Forse è questo il dubbio che resta nel buio, dubbio che ci divide sulle strade da intraprendere (matrimonio o coppie di fatto? Orgoglio della diversità o ricerca dell’uguaglianza? Liberazione sessuale o sessualità consapevole?).
Mi fa specie soprattutto in vista delle ipotesi che sento ventilare sempre più spesso: l’idea di una federazione alla quale aderirà solo chi vuole aderire, nella quale può prevalere un’idea o un’altra ma difficilmente entrambe, se prima non si trova in qualche modo una sintesi o un minimo comune denominatore.
Faccio mie le parole di molte e molti esponenti del movimento, quando chiedono di tornare a fare “cultura”. Ma vedo, a mio avviso, la necessità di fare innanzitutto cultura al nostro interno. Un esempio? Quando il movimento iniziò a parlare, riassunse molti dei concetti in “parole chiave” o in semplici frasi che fossero facilmente comprensibili a chiunque: essere omosessuali non è una malattia, l’orientamento sessuale è immutabile, etc.
Ma quante di queste affermazioni sono ancora attuali? Prendiamo ad esempio il pansessualismo, che sembra andare molto in voga tra le nuove generazioni, l’idea del Pride visto come carnevalata o strumento di rivendicazione sociale, il confronto con altre culture (mi vengono in mente gli indiani descritti da Remotti che identificano 4 generi al posto di due)…

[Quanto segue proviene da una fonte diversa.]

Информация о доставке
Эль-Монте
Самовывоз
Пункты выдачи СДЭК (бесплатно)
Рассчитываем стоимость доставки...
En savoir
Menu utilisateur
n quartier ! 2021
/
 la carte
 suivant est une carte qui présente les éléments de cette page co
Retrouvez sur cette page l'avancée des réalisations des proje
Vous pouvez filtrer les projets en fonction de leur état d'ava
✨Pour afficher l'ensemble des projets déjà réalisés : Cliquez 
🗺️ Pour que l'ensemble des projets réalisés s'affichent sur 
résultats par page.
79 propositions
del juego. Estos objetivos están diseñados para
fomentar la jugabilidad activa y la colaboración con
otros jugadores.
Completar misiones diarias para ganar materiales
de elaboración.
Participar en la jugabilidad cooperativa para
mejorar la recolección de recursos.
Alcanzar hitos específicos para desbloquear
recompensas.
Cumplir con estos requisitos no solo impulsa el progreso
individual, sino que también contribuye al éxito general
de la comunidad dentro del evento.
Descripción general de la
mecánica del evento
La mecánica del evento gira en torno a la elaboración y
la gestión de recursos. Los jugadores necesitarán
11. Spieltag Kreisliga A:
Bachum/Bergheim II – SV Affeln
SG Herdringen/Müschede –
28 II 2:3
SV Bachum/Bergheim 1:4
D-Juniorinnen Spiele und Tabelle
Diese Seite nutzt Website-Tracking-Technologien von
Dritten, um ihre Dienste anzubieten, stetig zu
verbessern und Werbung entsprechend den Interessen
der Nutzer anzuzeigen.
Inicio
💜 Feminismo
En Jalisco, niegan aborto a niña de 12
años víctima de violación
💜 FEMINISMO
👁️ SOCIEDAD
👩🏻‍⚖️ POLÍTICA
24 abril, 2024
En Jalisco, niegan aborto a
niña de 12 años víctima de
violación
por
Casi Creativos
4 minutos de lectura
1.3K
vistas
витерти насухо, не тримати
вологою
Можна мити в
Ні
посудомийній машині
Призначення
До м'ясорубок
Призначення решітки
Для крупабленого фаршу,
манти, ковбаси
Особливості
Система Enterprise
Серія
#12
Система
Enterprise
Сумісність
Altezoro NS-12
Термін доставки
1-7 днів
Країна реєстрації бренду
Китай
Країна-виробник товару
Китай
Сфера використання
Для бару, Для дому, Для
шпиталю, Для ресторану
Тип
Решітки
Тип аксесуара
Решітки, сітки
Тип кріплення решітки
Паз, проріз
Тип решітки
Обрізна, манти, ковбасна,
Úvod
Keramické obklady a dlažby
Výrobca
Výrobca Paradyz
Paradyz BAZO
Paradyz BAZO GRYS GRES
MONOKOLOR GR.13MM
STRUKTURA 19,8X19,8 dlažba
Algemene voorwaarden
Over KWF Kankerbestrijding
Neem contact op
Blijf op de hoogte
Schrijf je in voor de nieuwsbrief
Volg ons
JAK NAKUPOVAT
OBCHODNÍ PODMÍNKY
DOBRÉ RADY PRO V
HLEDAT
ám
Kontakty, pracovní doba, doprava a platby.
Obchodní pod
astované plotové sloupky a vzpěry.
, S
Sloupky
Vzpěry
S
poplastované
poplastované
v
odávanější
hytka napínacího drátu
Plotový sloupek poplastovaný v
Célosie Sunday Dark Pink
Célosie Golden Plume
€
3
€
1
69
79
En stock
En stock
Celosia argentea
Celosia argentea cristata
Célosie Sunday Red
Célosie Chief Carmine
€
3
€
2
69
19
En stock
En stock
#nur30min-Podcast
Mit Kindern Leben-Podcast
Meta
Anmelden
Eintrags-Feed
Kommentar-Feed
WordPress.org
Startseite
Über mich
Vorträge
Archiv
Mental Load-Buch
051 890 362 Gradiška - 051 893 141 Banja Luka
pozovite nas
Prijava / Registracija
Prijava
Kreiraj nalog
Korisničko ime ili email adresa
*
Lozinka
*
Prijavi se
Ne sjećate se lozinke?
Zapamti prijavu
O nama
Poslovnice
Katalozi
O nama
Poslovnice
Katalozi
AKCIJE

Credo sia necessario iniziare a parlare anche di questo, a livello di movimento, facendo chiarezza piena e condivisa su quali sono le nostre finalità, da cui nasceranno automaticamente le strade per raggiungerle, e riappropriandoci di una cultura nostra, senza aver paura – come dice abilmente la Simona Argentieri nel suo libro A qualcuno piace uguale – di passare per omofobi interiorizzati solo perché portiamo avanti, nelle nostre idee e nei nostri vissuti, idee e concetti “altri” rispetto a quelli di una “cultura della maggioranza” che è figlia di una cultura identitaria.